Monday, October 22, 2012

Love Lost and Found - Part 2

You read my mother's story in my last blog, now is the real reason for the first paragraph of that first blog.

I told you my mother was a waitress and through her I met my one true love, an Air Force Sgt. originally
from Oklahoma, but was stationed at a base near us. I fell in love with him the moment I first laid eyes on
him. He was handsome with the darkest hair and the lightest blue eyes I'd ever seen. He had a lot of
Native American, specifically Cherokee blood in him and he would be described in some romance novels as a ruggedly handsome brave warrior.

I loved him very much and on some level I believe he loved me too, but situations change. After we'd been together for a year he volunteered to go back to Vietnam for his third tour. It was getting close to the TET offensive in Cambodia and the Air Force asked for volunteers. He told me it was just for ninety days, but it ended up being six months.

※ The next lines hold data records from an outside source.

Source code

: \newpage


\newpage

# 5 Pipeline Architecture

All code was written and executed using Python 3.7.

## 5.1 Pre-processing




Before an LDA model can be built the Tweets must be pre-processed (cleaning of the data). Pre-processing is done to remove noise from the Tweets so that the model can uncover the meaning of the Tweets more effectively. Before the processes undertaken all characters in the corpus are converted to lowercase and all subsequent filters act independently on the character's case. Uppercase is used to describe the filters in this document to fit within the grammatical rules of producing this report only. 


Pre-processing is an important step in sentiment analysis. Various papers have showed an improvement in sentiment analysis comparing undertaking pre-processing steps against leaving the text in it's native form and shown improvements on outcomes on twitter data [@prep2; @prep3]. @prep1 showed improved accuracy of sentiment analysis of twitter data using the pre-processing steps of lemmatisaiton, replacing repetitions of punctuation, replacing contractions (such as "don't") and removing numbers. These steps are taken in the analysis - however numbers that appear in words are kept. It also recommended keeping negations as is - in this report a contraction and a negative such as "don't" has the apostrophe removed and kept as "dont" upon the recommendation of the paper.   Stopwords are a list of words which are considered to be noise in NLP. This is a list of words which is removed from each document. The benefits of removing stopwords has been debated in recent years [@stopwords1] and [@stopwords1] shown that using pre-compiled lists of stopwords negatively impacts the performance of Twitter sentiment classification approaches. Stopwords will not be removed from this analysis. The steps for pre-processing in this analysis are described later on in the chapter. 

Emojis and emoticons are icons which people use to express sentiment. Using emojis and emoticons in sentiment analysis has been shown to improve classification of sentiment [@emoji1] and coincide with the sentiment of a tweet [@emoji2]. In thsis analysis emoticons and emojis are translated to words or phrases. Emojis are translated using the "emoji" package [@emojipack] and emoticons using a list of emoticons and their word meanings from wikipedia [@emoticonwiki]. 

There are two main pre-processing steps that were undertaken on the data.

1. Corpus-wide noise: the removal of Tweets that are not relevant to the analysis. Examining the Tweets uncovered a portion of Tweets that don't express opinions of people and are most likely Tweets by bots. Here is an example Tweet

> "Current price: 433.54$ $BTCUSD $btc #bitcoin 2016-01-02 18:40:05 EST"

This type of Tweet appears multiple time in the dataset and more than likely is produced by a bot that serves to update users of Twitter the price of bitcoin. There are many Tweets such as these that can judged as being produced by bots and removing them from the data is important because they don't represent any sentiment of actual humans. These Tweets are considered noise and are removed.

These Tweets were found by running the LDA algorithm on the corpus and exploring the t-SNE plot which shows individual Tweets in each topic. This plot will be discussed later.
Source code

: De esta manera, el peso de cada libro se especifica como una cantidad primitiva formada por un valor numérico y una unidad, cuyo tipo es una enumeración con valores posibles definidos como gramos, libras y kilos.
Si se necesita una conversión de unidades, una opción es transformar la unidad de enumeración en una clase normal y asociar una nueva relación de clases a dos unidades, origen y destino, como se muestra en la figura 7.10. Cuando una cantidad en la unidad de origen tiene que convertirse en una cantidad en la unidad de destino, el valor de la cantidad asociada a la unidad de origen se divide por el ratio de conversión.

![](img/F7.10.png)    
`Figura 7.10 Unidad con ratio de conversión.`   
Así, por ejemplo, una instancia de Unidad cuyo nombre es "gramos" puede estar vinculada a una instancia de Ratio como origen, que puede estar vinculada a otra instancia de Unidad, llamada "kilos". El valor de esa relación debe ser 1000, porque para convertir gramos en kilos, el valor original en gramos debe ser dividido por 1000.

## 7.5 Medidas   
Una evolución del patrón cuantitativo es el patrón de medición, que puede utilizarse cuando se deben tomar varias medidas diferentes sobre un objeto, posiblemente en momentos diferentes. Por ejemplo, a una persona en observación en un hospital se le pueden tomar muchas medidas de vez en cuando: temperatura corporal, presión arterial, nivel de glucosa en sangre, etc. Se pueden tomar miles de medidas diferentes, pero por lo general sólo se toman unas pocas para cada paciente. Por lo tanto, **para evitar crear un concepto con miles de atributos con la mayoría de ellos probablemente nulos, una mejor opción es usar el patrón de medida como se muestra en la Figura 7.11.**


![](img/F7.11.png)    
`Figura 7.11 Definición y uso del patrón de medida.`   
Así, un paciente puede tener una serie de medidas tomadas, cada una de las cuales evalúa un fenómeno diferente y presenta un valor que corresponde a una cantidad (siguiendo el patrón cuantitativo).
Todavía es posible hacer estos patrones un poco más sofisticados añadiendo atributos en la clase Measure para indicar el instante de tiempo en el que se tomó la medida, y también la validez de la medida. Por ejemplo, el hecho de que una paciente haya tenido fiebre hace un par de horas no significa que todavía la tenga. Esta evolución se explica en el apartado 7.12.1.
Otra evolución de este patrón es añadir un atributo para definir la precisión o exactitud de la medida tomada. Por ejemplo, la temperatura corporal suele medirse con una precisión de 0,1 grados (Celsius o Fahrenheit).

My love for him had not diminished, but my guts told me when he volunteered to return to Vietnam, it was the beginning of the end for us. I just had this feeling. Shortly before he had volunteered, his ex-wife had made plans to move with their two sons close to the base where he was stationed in north Louisiana. She'd already shipped their belongings and was to arrive any day when she changed her mind, very much to my delight. So, as I said, I knew it was the beginning of the end.

When my love returned from Vietnam, six months later, he was only there for three days and then left to go to Denver where his ex lived. When he returned a week later, he was remarried to her.

I didn't know what to say. I was hurt. I was humiliated. I was crushed inside. I tried to act like I understood, but truth was I didn't understand anything. My heart was broken and I ached inside. I cried a lot an awful lot, but what could I do? He'd already made his decision and I did understand about his boys. I wanted to hurt him, so I told him that someday somehow he would get paid back for treating people the way he did. I told him he just couldn't go around hurting people the way he did. He said he was sorry, but it felt hollow to me.

A few months later, I met a young man who was funny and made me laugh and he said he loved me. I knew in that moment that I would marry him and let him take me away from the misery I was in and would continue to be in if I stayed near the man I truly loved. Don't get me wrong I cared for the young man who professed his love for me, but it was not the same gut-wrenching, heart-breaking love I felt for the other.

We've been married nearly forty years and have managed to stay together, but the last few years have been a strain on both of us, I think.

As I was talking with my mother before she passed away we talked about the man I'd loved for so many years and how I'd never stopped loving him. That's when I decided to call him. My mother had found some pictures of him and his Air Force unit and had kept them all these years, so I called him on the pretext of offering to return those pictures, so his wife wouldn't get too angry. I thought by now she'd have figured out she'd won and wouldn't care if I called.

No one answered the phone which turned out to be her cell phone. She showed him the number and he listened to the message I'd left. A couple of days later he returned my call and we both cried. Here we were a seventy-five year old man and a sixty-two year old woman crying like babies on the phone. When I told him I'd never stopped loving him, that's when his dam broke, mine had already broken the moment I heard his voice.

We haven't seen each other and we haven't made plans to do so and we've only talked on the phone three or four times in the months since I made that fateful call. We correspond by email several times a day. He is still healthy and is involved in many civic activities and is asked to participate in several of the Native American activities in the area where he lives, even though he isn't a full-blooded Cherokee. He respects the tribes in the area and does some work at the Native American University near where he lives. He grew up to become an amazing man. I like him much better now than I did when we were younger.

I don't know if I'll be able to go through the rest of my life without seeing him one last time, only time will tell about that. He has a lot to lose, me not so much,, except a husband who needs me as a companion, but loves me just the same. I love him too, I'm just not in love with him. That's my story of Love Lost and Found.